Wednesday, October 12, 2022

You Have to Start Somewhere...

Today I hadn't expected to start over.  In fact, before I headed to the office this morning, I made a Starbucks run for breakfast and was already thinking about lunch plans.  

By mid-morning, I devoured a dozen snack-sized servings of gummy bears in an effort to drown my ever-increasing anxiety.


I would have laughed if you had asked me at 11 am if I would be starting over today.  

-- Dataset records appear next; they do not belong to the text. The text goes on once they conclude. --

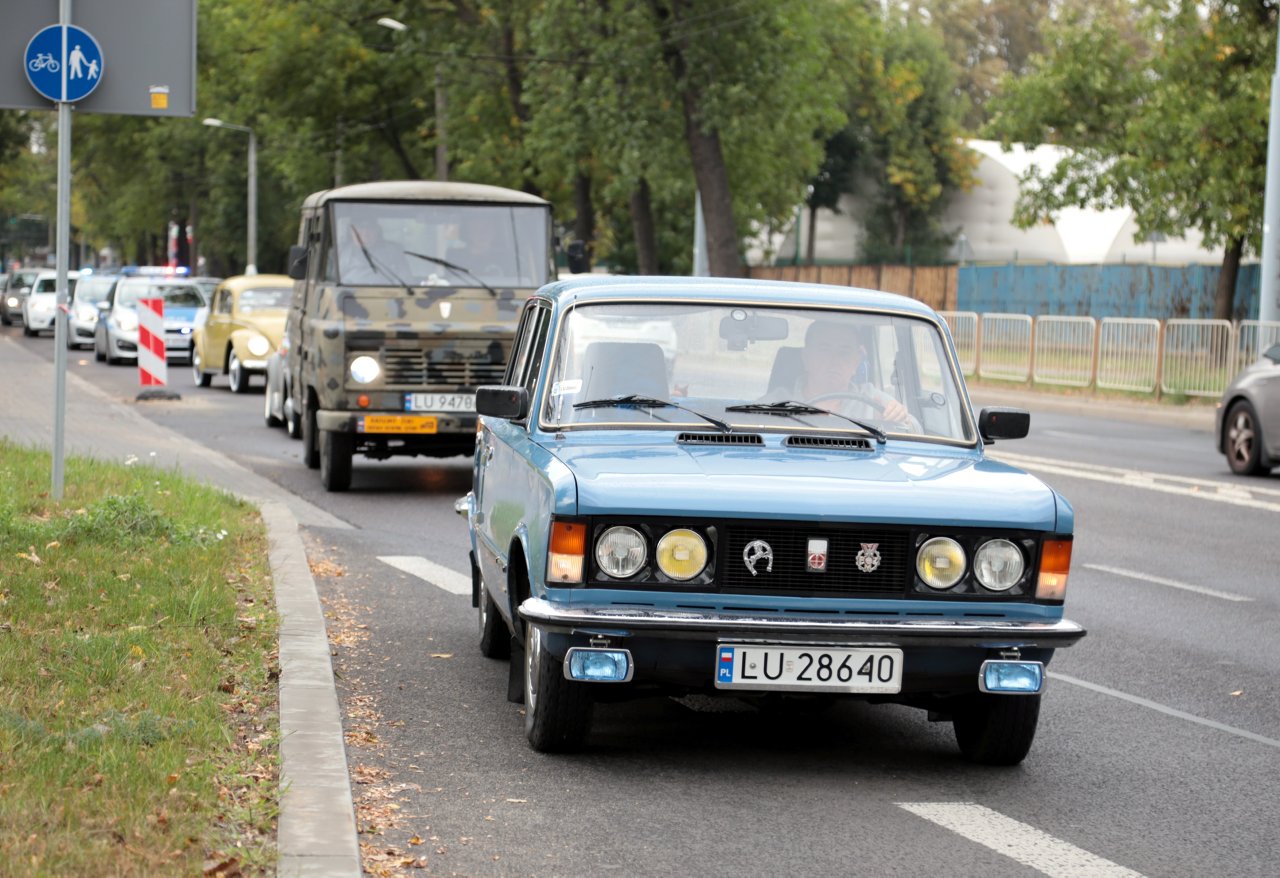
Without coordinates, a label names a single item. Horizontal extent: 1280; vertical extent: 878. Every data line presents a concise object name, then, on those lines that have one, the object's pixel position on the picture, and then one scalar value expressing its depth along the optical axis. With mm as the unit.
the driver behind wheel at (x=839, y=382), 7609
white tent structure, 76500
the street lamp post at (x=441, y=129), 50625
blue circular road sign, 12055
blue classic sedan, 6410
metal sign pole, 12062
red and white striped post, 21641
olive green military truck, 16156
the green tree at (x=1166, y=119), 40125
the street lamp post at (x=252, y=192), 71000
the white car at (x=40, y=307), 56000
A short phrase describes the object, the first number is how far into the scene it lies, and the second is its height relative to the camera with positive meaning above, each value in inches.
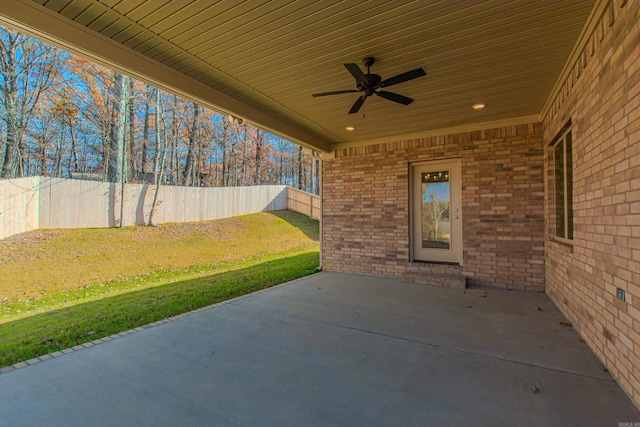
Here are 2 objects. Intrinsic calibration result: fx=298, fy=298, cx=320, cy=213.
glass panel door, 223.3 +6.0
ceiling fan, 120.3 +58.9
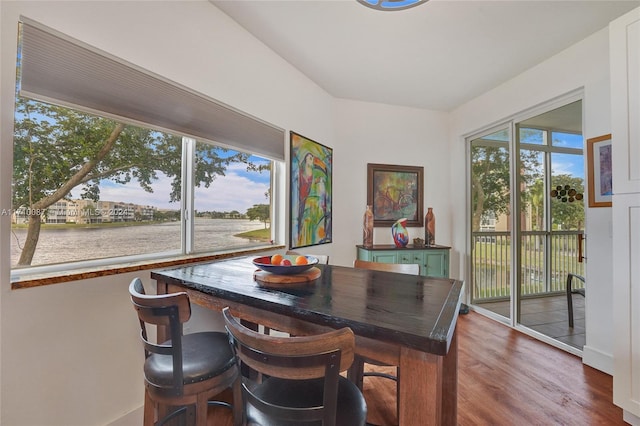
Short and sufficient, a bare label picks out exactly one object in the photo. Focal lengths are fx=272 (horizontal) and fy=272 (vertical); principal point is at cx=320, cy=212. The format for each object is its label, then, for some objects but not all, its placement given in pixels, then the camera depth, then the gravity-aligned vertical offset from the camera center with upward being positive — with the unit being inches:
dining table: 30.3 -14.0
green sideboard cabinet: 131.9 -20.6
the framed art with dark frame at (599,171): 88.3 +14.4
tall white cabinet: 62.4 +1.3
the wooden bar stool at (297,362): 28.5 -16.1
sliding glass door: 106.6 -2.8
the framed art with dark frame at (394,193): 148.9 +12.0
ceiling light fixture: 62.6 +49.0
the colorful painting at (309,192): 113.0 +10.2
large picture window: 50.3 +12.9
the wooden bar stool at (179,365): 40.8 -25.4
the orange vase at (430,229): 146.0 -8.0
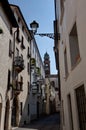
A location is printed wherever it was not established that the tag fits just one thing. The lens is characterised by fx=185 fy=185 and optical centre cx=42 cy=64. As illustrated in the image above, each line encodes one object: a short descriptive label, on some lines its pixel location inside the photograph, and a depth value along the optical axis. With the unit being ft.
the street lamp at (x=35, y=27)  28.58
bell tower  213.25
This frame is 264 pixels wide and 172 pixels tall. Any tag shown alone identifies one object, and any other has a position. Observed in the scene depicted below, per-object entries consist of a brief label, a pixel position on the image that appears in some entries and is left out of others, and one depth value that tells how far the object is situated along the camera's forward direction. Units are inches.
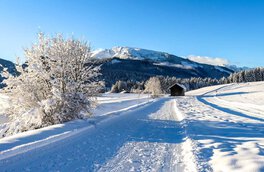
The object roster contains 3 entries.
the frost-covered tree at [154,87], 3294.8
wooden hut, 3511.3
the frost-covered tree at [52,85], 582.6
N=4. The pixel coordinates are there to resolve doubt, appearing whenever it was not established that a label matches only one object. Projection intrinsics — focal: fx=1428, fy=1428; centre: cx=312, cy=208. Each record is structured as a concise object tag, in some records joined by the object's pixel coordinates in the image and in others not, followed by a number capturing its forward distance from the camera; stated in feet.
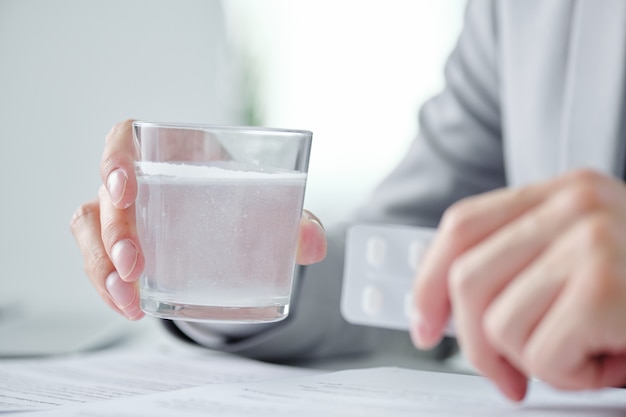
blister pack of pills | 2.04
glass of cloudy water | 2.12
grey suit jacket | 2.94
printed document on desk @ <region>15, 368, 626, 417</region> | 2.01
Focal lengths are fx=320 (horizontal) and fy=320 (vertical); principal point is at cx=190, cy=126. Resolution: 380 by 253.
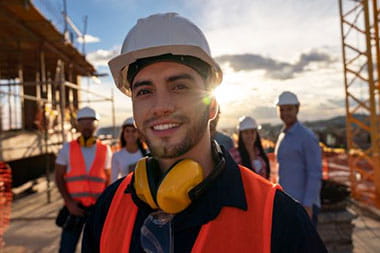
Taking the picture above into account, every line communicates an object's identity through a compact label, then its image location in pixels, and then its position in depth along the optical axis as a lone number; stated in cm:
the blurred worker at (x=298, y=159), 376
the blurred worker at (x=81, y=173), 383
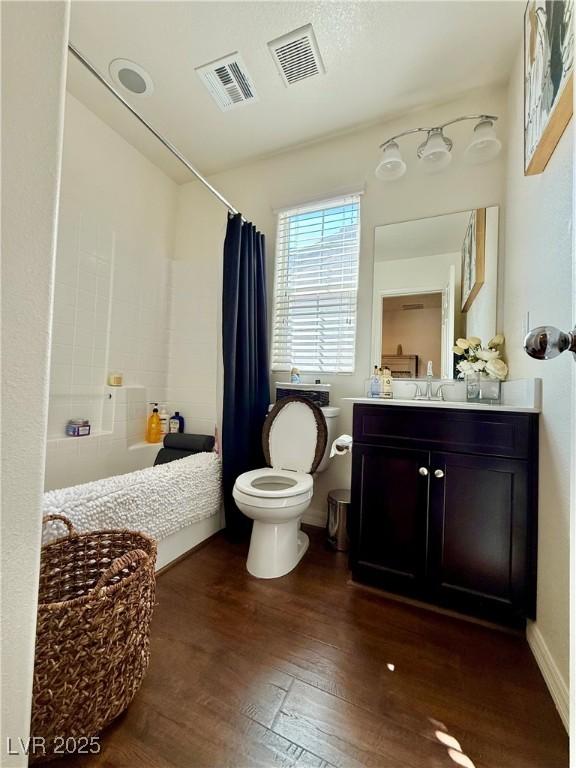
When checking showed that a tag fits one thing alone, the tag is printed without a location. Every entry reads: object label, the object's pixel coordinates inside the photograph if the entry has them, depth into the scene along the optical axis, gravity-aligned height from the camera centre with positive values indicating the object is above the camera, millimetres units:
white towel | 1223 -522
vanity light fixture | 1670 +1337
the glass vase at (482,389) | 1668 +43
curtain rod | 1274 +1283
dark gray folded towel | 2166 -473
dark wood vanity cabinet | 1251 -477
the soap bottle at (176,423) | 2497 -297
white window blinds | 2219 +760
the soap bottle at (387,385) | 1978 +52
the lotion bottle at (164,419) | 2521 -268
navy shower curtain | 1994 +193
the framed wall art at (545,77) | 958 +1109
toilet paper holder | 1625 -271
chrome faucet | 1927 +60
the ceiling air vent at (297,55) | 1615 +1790
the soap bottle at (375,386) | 2004 +44
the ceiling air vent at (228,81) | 1765 +1791
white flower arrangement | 1631 +211
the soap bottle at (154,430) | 2451 -345
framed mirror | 1854 +656
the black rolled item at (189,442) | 2172 -386
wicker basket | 770 -689
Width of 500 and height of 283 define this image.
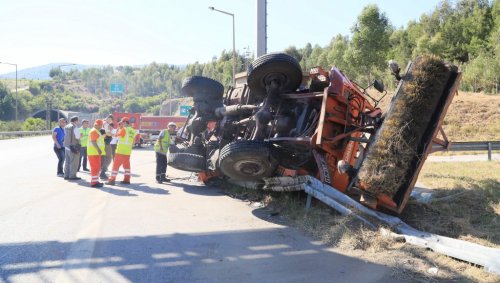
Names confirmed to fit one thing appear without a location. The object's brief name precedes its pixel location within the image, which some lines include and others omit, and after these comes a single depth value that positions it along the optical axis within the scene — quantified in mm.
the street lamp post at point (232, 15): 24156
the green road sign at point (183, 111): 30109
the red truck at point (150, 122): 24438
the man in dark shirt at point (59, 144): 10141
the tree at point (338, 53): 35906
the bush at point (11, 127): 39312
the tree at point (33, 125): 42931
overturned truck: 4977
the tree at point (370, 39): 26188
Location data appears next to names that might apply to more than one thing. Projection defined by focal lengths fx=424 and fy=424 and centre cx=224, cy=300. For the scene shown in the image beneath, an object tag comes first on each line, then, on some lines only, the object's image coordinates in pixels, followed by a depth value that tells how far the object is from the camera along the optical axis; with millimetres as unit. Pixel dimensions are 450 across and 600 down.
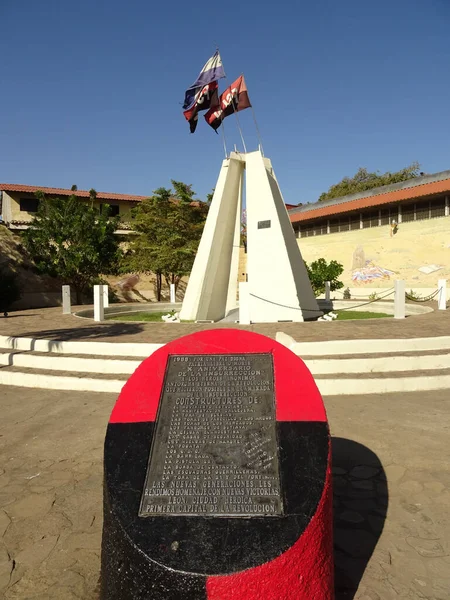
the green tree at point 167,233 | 22328
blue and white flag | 11602
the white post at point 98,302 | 12203
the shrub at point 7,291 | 19688
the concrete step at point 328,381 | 5715
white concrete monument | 11477
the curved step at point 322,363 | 6148
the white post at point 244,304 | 10383
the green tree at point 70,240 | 20391
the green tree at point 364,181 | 30966
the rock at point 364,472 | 3406
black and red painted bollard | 1802
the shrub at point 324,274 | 20641
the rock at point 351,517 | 2809
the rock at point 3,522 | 2748
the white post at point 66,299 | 15070
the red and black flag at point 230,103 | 11888
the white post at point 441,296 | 13969
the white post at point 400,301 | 11523
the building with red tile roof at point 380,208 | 19266
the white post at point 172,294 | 19031
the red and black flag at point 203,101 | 12016
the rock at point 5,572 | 2258
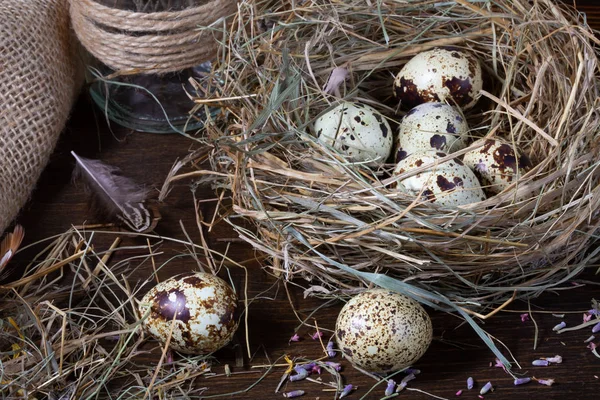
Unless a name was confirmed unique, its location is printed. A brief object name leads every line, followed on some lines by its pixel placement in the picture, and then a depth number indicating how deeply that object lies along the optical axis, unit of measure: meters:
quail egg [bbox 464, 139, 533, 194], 0.60
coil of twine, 0.65
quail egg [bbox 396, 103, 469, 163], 0.61
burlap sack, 0.64
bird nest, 0.57
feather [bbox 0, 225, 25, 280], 0.60
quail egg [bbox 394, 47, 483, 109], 0.63
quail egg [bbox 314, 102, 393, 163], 0.61
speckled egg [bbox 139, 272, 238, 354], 0.56
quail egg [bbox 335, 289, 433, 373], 0.55
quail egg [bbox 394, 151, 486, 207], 0.58
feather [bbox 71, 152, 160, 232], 0.63
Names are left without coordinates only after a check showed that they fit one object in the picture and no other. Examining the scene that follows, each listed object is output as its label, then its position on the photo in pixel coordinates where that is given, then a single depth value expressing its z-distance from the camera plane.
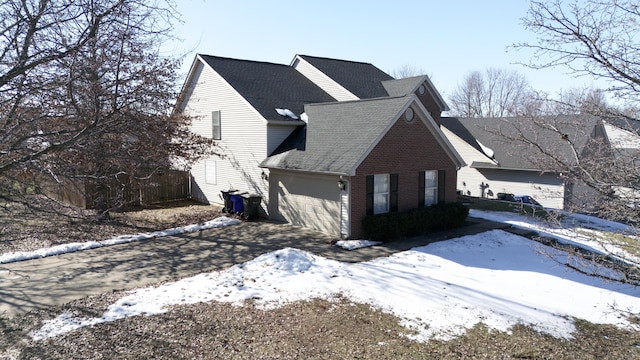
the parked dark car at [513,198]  24.75
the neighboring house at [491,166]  25.02
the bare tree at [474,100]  55.47
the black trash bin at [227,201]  19.08
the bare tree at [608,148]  5.90
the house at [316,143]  15.12
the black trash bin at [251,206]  17.89
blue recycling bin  18.42
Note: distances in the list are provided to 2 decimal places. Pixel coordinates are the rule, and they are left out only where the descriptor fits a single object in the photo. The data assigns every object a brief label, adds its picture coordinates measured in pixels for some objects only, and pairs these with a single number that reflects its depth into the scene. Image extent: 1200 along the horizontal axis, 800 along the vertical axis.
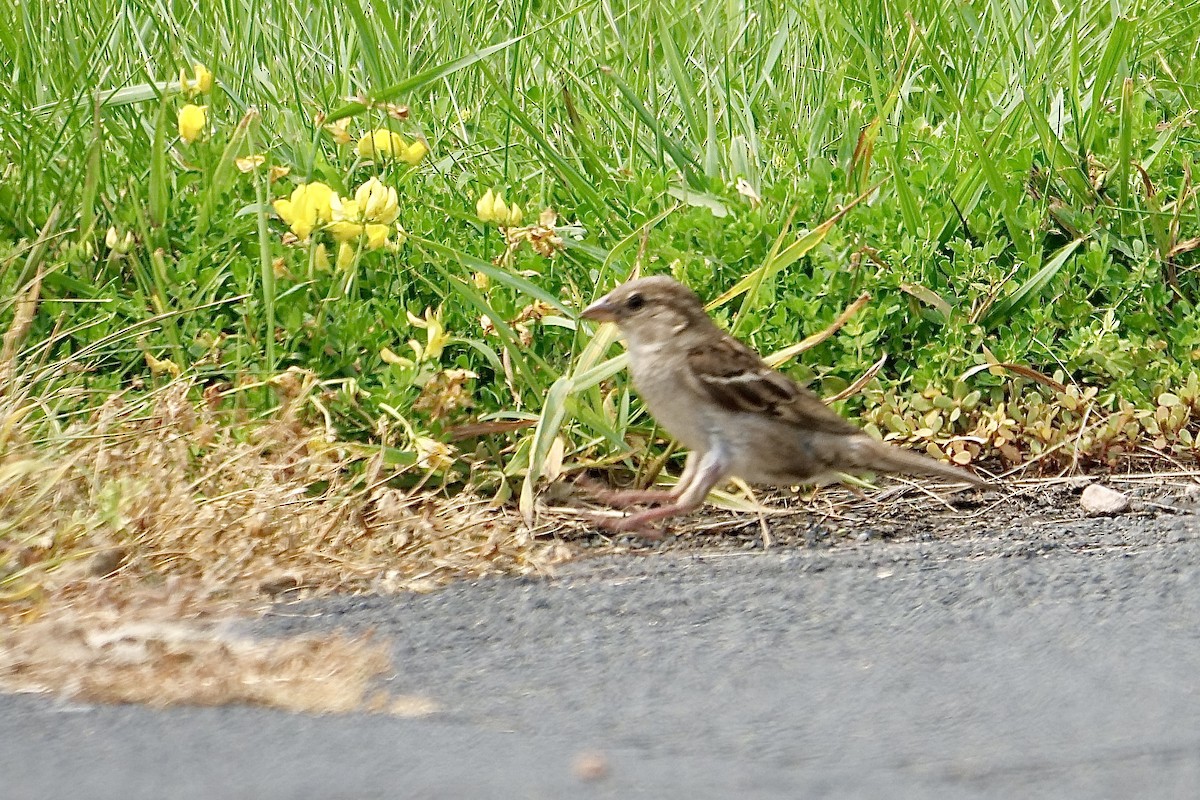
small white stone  8.43
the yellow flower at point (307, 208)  8.69
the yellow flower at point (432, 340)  8.63
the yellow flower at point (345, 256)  8.88
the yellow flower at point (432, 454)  8.30
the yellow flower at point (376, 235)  8.74
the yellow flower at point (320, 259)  9.02
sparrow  8.14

Then, a conversation with a fellow coworker, Sarah, this afternoon ignited a little spark of motivation.  We were gabbing in the hall for a few minutes, commiserating on how hard it is to lose weight when you have no motivation or energy to put down the bag of chips and get up and moving instead.  We both know we'll feel better if we just do it.  But, alas, the motivation keeps eluding us.

After that conversation, I got to thinking... I don't need motivation; I need determination.  Motivation is a fickle friend, but determination and grit, that will get you much farther than motivation ever will.  

I remembered what Sarah said the last we spoke, that she was going to try and go for a walk tonight.  And I half-heartedly told myself, I'm going to go for a walk too.  But the more I thought about it, the more determined I grew to go home and go for a walk.  

When I got home from work, I changed into workout clothes (a pair of sweats, a ratty t-shirt, and a 32 Degrees hoodie).  I asked my daughter if she wanted to join, and she was thrilled because she hadn't been on a walk in ages.  

While putting on my shoes, I had to choke back a panic attack when I realized the walking path would be a challenge.  Unfortunately, there's a hill on my road, and I have a reasonably steep and very long driveway I would be contending with.  

After all, I've been completely sedentary for months (*cough* years).  Just getting ready in the morning gets me winded and washing dishes leaves me with a terrible back ache.  I knew this walk wouldn't be easy. 

My daughter looked at me and said, "You have to start somewhere."  And she's absolutely right; I have to start somewhere.  It's just a walk, right?  Well... 

We set out and made it down the driveway quickly enough; it was downhill.  We headed in our usual direction down the road, also downhill.  The first 5 minutes were uneventful, and I felt fine.  Then, seemingly out of nowhere, I started feeling intense pain in my lower left hip/back.  Seriously, 5 minutes in, and I'm definitely questioning my decision.  

I talked myself into walking to the end of the road, which usually takes about 10 minutes.  However, we were 12 minutes in by the time we reached the end of the road, and to say I was in excruciating pain would be an understatement.  Both the left and right sides of my back/hips were in agony.  Every step was so painful that I told my daughter no less than a dozen times I wasn't sure if I would make it back home. 

I continued on because the reality was I did need to get back home, and I wasn't about to call my husband to come to pick me up; however, the thought did cross my mind more than once.  I took a short break every other minute and then kept trudging on.  

I knew I was walking at a snail's pace, but the important thing was to keep walking, one foot in front of the other, until I made it back home.  The hill up the road didn't make it easier, coupled with the sun blaring down on me.  The weather showed it was only 76˚, but it felt more like 106˚; I was drenched in sweat and beet red-faced.  

I made it back home, huffing and puffing and barely able to walk through the front door.  But I made it!  

I immediately tried to stretch and foam roll some of the pain away.  I had to pull out my Chinese cupping tools because I knew nothing else would relieve this pain, and I didn't want to resort to my painkillers.  

A session of the cups followed by a long soak in the jacuzzi tub, and I felt much better.

So, now that I've gotten started, my goal is to find an exercise I can do that's not going to leave me in such horrific pain.  

I asked my husband to add me to his gym membership so I could walk on the treadmill at the gym.  I could do that without triggering the immense pain the outside walk left me feeling.  I just have to build up my endurance.  

I want to start Zumba again.  The gym has classes I might be able to make once or twice a week.  I could also do all of my old routines but with much less range of motion and intensity.  That should give me a little variety as I work my way back into a workout schedule. 

I will start exercising at least 3 days per week until I get more stamina.  Then I will switch to 5 days per week, no excuses.

Slow and steady!  I can do this because I'm determined!  Who's with me?